The Bank of Japan has affirmed a plan to double the country’s monetary base over two years after a jump in bond yields highlighted risks associated with Prime Minister Shinzo Abe’s campaign to revive the economy.

The central bank will expand the supply of money in the economy by 60 to 70 trillion yen ($683 billion) a year, as pledged in April, the BOJ said in Tokyo yesterday. Twenty-six of 27 economists in a Bloomberg News survey had forecast no change.
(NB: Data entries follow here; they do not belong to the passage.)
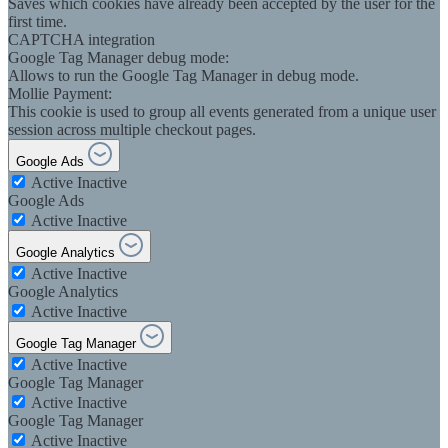
Saves which cookies have already been accepted by the user for the
first time.
CAPTCHA integration
Google Tag Manager debug mode:
Allows to run the Google Tag Manager in debug mode.
Mollie Payment:
This cookie is used to group all events generated from a unique user
session across multiple checkout pages.
Google Ads
Active
Inactive
Google Ads
Active
Inactive
Google Analytics
Active
Inactive
Google Analytics
Active
Inactive
Google Tag Manager
Active
Inactive
Google Tag Manager
Active
Inactive
Google Tag Manager
Active
Inactive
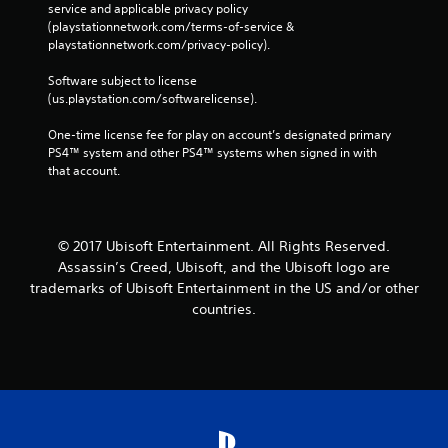
service and applicable privacy policy 
(playstationnetwork.com/terms-of-service & 
playstationnetwork.com/privacy-policy). 
Software subject to license 
(us.playstation.com/softwarelicense).
One-time license fee for play on account’s designated primary 
PS4™ system and other PS4™ systems when signed in with 
that account.
© 2017 Ubisoft Entertainment. All Rights Reserved.
Assassin’s Creed, Ubisoft, and the Ubisoft logo are
trademarks of Ubisoft Entertainment in the US and/or other
countries.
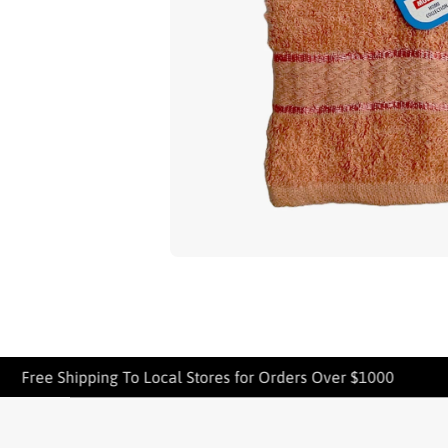
Open media 1 in modal
Free Shipping To Local Stores for Orders Over $1000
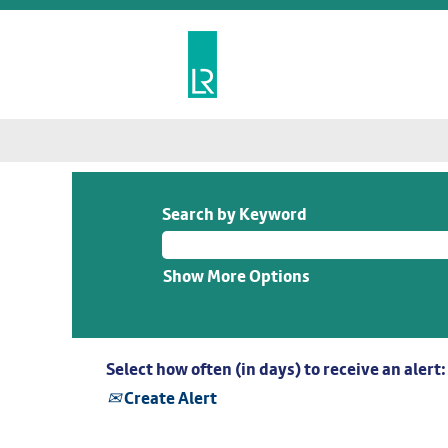
Search by Keyword
Show More Options
Select how often (in days) to receive an alert:
Create Alert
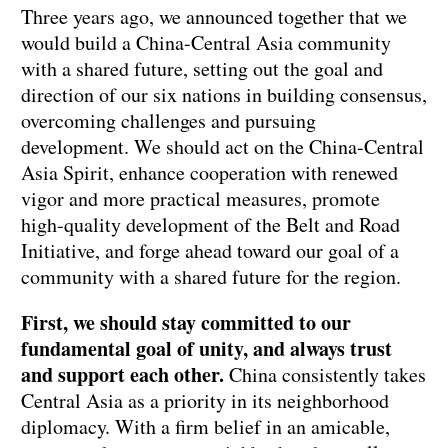
Three years ago, we announced together that we
would build a China-Central Asia community
with a shared future, setting out the goal and
direction of our six nations in building consensus,
overcoming challenges and pursuing
development. We should act on the China-Central
Asia Spirit, enhance cooperation with renewed
vigor and more practical measures, promote
high-quality development of the Belt and Road
Initiative, and forge ahead toward our goal of a
community with a shared future for the region.
First, we should stay committed to our
fundamental goal of unity, and always trust
and support each other.
China consistently takes
Central Asia as a priority in its neighborhood
diplomacy. With a firm belief in an amicable,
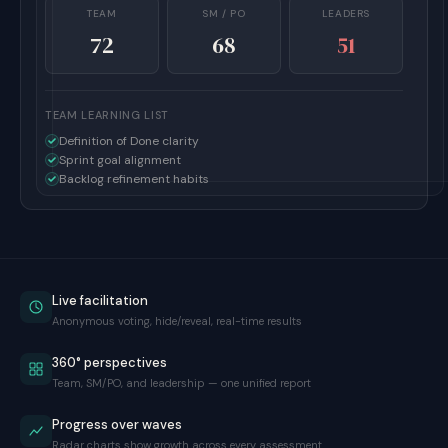
TEAM
SM / PO
LEADERS
72
68
51
TEAM LEARNING LIST
Definition of Done clarity
Sprint goal alignment
Backlog refinement habits
Live facilitation
Anonymous voting, hide/reveal, real-time results
360° perspectives
Team, SM/PO, and leadership — one unified report
Progress over waves
Radar charts show growth across every assessment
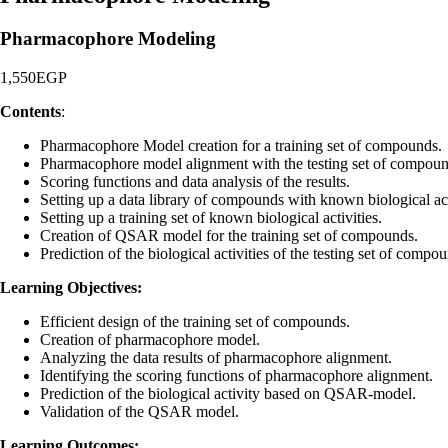
Pharmacophore Modeling
1,550
EGP
Contents
:
Pharmacophore Model creation for a training set of compounds.
Pharmacophore model alignment with the testing set of compoun
Scoring functions and data analysis of the results.
Setting up a data library of compounds with known biological act
Setting up a training set of known biological activities.
Creation of QSAR model for the training set of compounds.
Prediction of the biological activities of the testing set of compo
Learning Objectives:
Efficient design of the training set of compounds.
Creation of pharmacophore model.
Analyzing the data results of pharmacophore alignment.
Identifying the scoring functions of pharmacophore alignment.
Prediction of the biological activity based on QSAR-model.
Validation of the QSAR model.
Learning Outcomes:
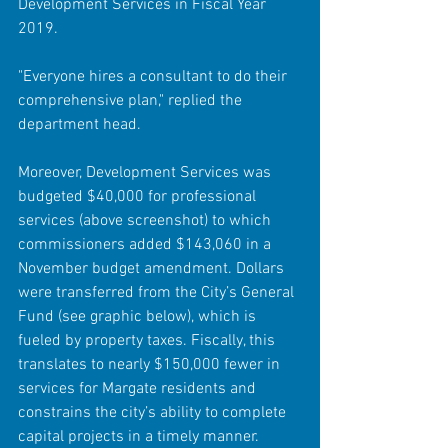
Development Services in Fiscal Year 
2019.
"Everyone hires a consultant to do their 
comprehensive plan," replied the 
department head.
Moreover, Development Services was 
budgeted $40,000 for professional 
services (above screenshot) to which 
commissioners added $143,060 in a 
November budget amendment. Dollars 
were transferred from the City’s General 
Fund (see graphic below), which is 
fueled by property taxes. Fiscally, this 
translates to nearly $150,000 fewer in 
services for Margate residents and 
constrains the city’s ability to complete 
capital projects in a timely manner.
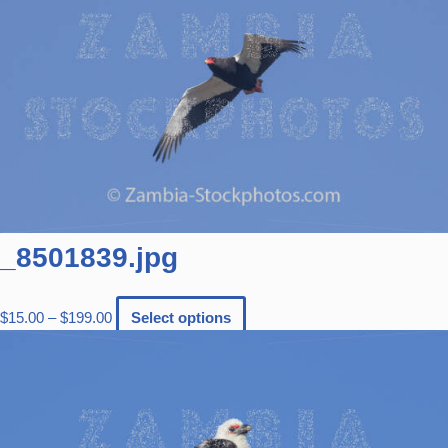
_8501839.jpg
$
15.00
–
$
199.00
Select options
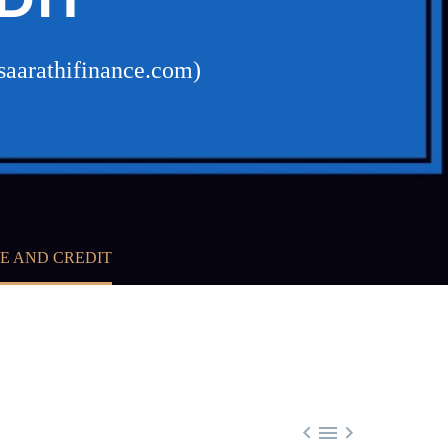
saarathifinance.com)
E AND CREDIT



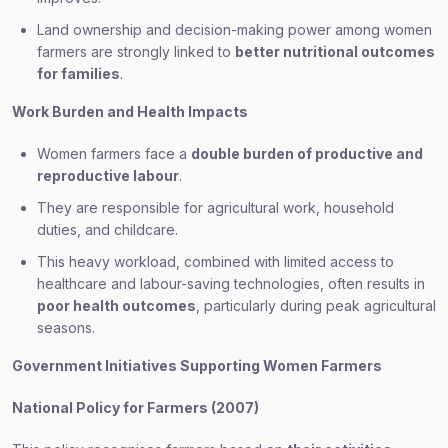
Land ownership and decision-making power among women
farmers are strongly linked to
better nutritional outcomes
for families
.
Work Burden and Health Impacts
Women farmers face a
double burden of productive and
reproductive labour
.
They are responsible for agricultural work, household
duties, and childcare.
This heavy workload, combined with limited access to
healthcare and labour-saving technologies, often results in
poor health outcomes
, particularly during peak agricultural
seasons.
Government Initiatives Supporting Women Farmers
National Policy for Farmers (2007)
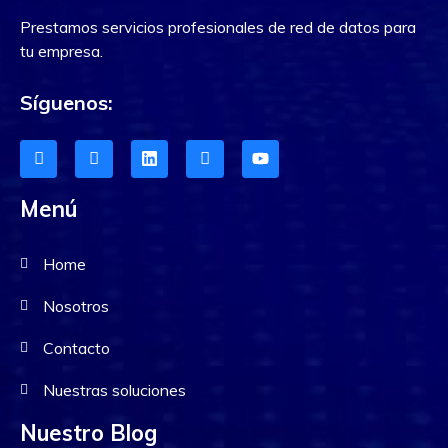
Prestamos servicios profesionales de red de datos para
tu empresa.
Síguenos:
Menú
Home
Nosotros
Contacto
Nuestras soluciones
Nuestro Blog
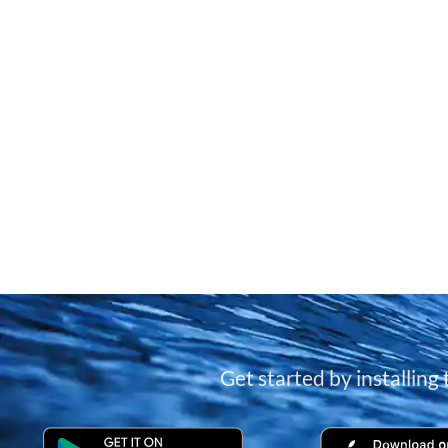
Get started by installing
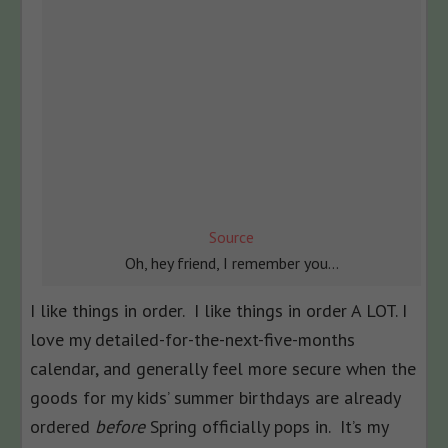
Source
Oh, hey friend, I remember you…
I like things in order. I like things in order A LOT. I
love my detailed-for-the-next-five-months
calendar, and generally feel more secure when the
goods for my kids’ summer birthdays are already
ordered
before
Spring officially pops in. It’s my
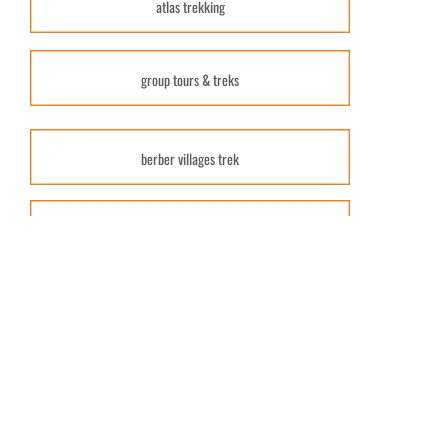
atlas trekking
group tours & treks
berber villages trek
atlas treks & hikes
combined tours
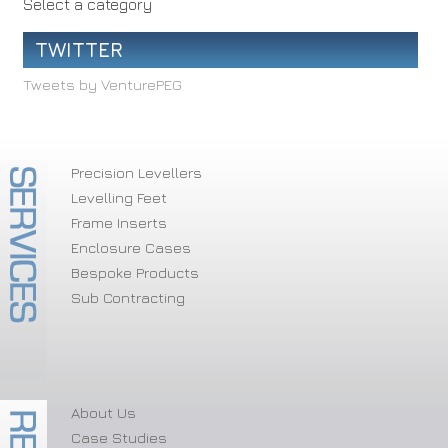
Select a category
TWITTER
Tweets by VenturePEG
Precision Levellers
Levelling Feet
Frame Inserts
Enclosure Cases
Bespoke Products
Sub Contracting
About Us
Case Studies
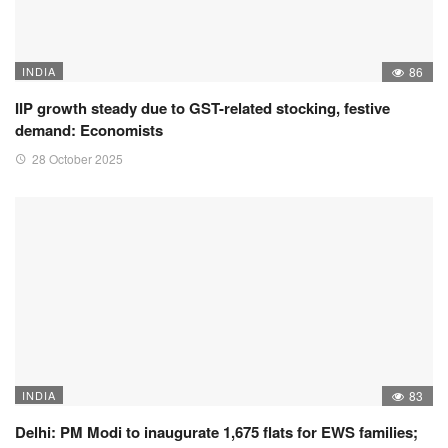
INDIA
86
IIP growth steady due to GST-related stocking, festive
demand: Economists
28 October 2025
INDIA
83
Delhi: PM Modi to inaugurate 1,675 flats for EWS families;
The BOJ didn’t comment on bond prices, switching attention to Governor Haruhiko Kuroda’s press briefing in Tokyo.

The biggest surge in government debt yields in five years threatens to undermine the BOJ’s stimulus efforts, with companies including steelmaker JFE Holdings pulling bond sales amid the volatility. The central bank raised its assessment of the economy, as a sliding yen and gains in the stock market aid Abe’s efforts to boost wages and prices and pull the nation out of a 15-year deflationary malaise.

“The BOJ wanted to avoid causing any speculation that it may change course on a policy of massive expansion,” said Mari Iwashita, a bond strategist at SMBC Nikko Securities, commenting on the absence of any reference to rising debt yields. “The focus is on how Kuroda will address this at the press conference.”

Ten-year government debt yields rose to 0.87 percent in Tokyo. That compared with a high of 0.92 percent last week.

The yen was little changed at 102.65 per dollar, down 16 percent for the year, a slide that’s bolstered the competitiveness of Japanese exporters while making the cost of imported goods such as energy more expensive.

Kuroda said at a government meeting on May 20 that it’s natural for yields to rise gradually as the outlook for the economy and prices improves, an official told reporters.

Economists including Naohiko Baba, chief Japan economist at Goldman Sachs Group, say the BOJ could expand easing in October, when price forecasts will indicate the degree of progress that it has made toward 2 percent inflation in two years.
Consumer prices in Japan slid 0.5 percent in March from a year before, excluding volatile fresh-food costs, highlighting the gap the BOJ has to bridge. BOJ board members last month predicted that prices would rise 1.9 percent in the fiscal year starting in April 2015, leaving out the impact of a planned sales-tax increase, their median forecast showed.

Toyota Industries scrapped a plan to sell 20 billion yen of seven- and 10-year bonds, Nomura Securities, which was managing the deal, said May 15. JFE Holdings withdrew a 10- year note offering on the same day, citing market volatility, according to a person familiar with the matter.

“If abrupt moves in yields continue, that will influence companies’ ability to raise funds,” Hiromasa Yonekura, the chairman of Sumitomo Chemical and head of Keidanren, Japan’s biggest business lobby, said at a press conference on May 20. The government should “contain the volatile moves” while also being clear about “its commitment to achieve fiscal health,” he said.

Yields on benchmark 10-year government securities climbed about 23 basis points in the two weeks through May 17, the biggest such advance since May 2008, according to data compiled by Bloomberg. The Japanese central bank, set to buy 70 percent of the debt sold by the government each month, stepped in on May 15 to limit the decline in prices, announcing a 2.8 trillion yen infusion of funds.

Price volatility for Japanese government bonds surged 2.6 percentage points this year to 3.65 percent yesterday, the biggest advance among 26 sovereign-debt markets tracked by Bloomberg and the European Federation of Financial Analysts Societies.